Sunday, October 9, 2011

Street food in Montmartre

     Held each October, the Fête des Vendanges in Montmartre celebrates the very small amount of wine actually produced right here in Paris. The harvest, of course, is just another excuse for a helluva street party. Much of it happens around the base of Sacré Coeur, the white onion-domed church that's one of the city's best-known landmarks. The view from the top is staggering, and so are you after ascending hundreds of stone steps. Rather than climbing on foot (or probably on knees by the time we'd made it there) to the base of Sacré Coeur, we queued with dozens of other party-goers and took the funiculaire, a cable car that, for the price of a metro ticket, whisks you from base camp to summit in about a minute.
    Wine, wine, wine, champagne, champagne, champagne. Sample it, buy it by the glass or by the bottle and ask for it to be opened and supplied with a few plastic glasses. Then go find a convenient spot to enjoy.
Then stack your empties alongside all the others.
      It's not all drinking of course. There's also food, food, food. This year's theme is France's various tropical islands. Spicy smells met us as we climbed towards the main exhibition area.

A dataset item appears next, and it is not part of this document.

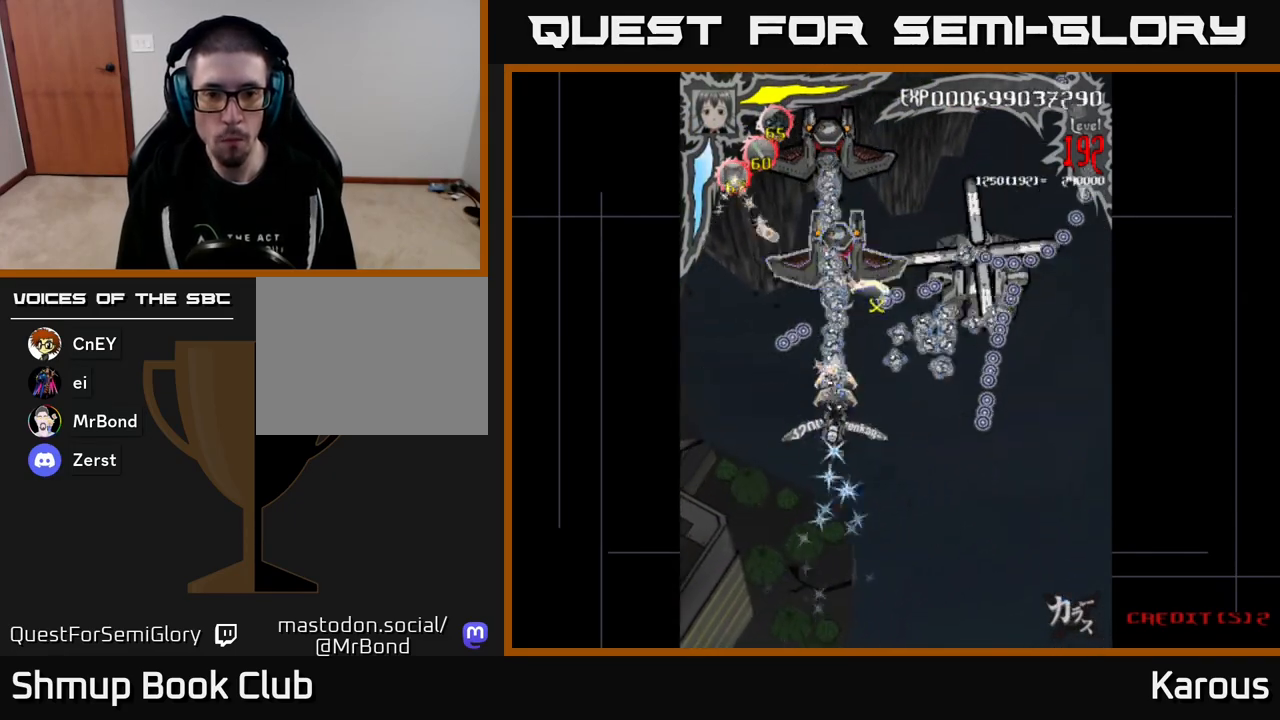
{"buttons": ["A", "DPAD_DOWN"], "events": [[233, "DPAD_UP", "up"], [350, "DPAD_DOWN", "down"], [367, "A", "down"]]}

This stall sold sandwiches filled with foie gras--and your choice of fig chutney of confit of onions--or goose rillettes.
     Bad mistiming. It was too late for lunch, and too early for dinner, so we ruined our appetites about 6 p.m. with a barquette of potatoes and cepes, then funiculaire-d back to ground level, metro-d back to the Marais and, a couple of hours later, still found ourselves too stuffed for anything more than a bowl of Vietnamese noodles.